The new 1,200-square-foot space, which is overtaking the former office of O’Connor Realty (which has since relocated down the block), will be connected by a door to the original location but will in effect be its own separate space ideal for private parties and grabbing a drink while waiting for a table.
The new bar will feature 36 tap handles, many of which will be duplicate selections from the bar in the main restaurant for efficiency’s sake. The beer cooler will be expanding and moved into the basement, freeing up additional space upstairs.
Behind the scenes, the kitchen will also be expanding into the new space and will be fully updated. "We opened on such a shoestring budget the first time through we had to buy used equipment. This will allow things to be more streamlined," Cooley says.

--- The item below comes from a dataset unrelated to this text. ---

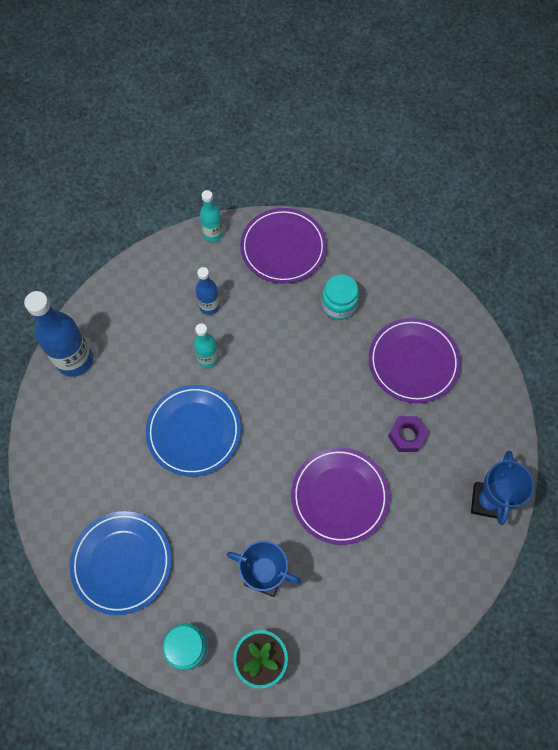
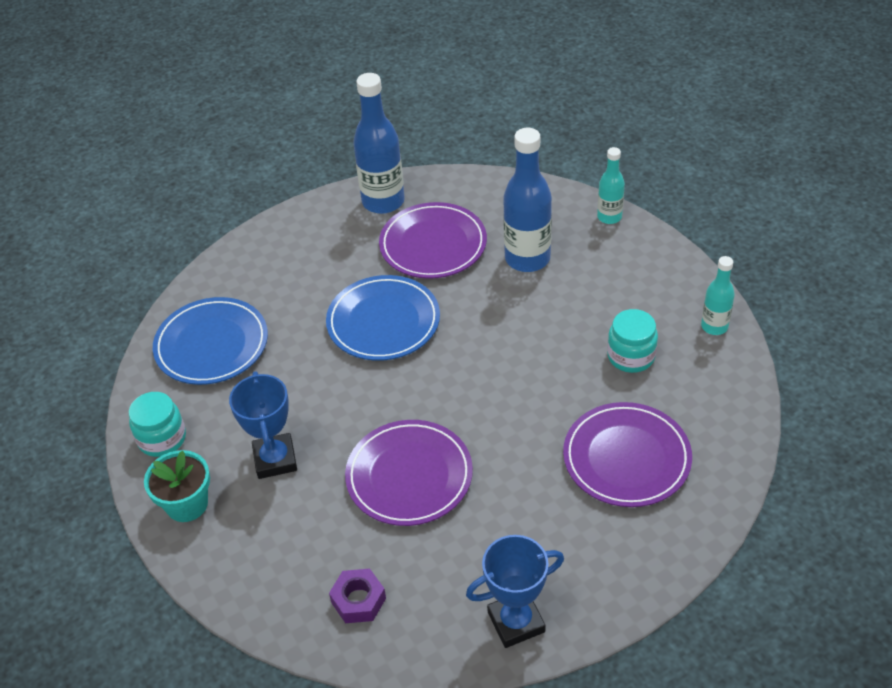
camera: 60 degrees right, 20 degrees down
turquoise bottle [194,323,219,368] -> turquoise bottle moved to [701,256,735,335]
blue bottle [196,267,220,315] -> blue bottle [503,128,552,272], size x1.80
purple plate [240,208,327,283] -> purple plate moved to [379,202,487,279]
purple nut [388,416,428,452] -> purple nut moved to [329,569,386,623]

This is good news for serious barbecue enthusiasts, as this will enable Slows to slow down their smoke times and make a good product even better. Chef and co-owner Brian Perrone will also be able to host more beer dinners and run additional specials, allowing him more creativity in the kitchen.
Cooley says that by the time the kitchen is expanded and bathrooms added, the new space will add about 20 new seats. "We didn’t want to add to ton of space, really. We didn’t want a huge open-feeling space. We kind of wanted to keep it small and intimate."
At press time the main restaurant is on track to re-open on their target date of Jan. 9, while the new space may be delayed just a day or two.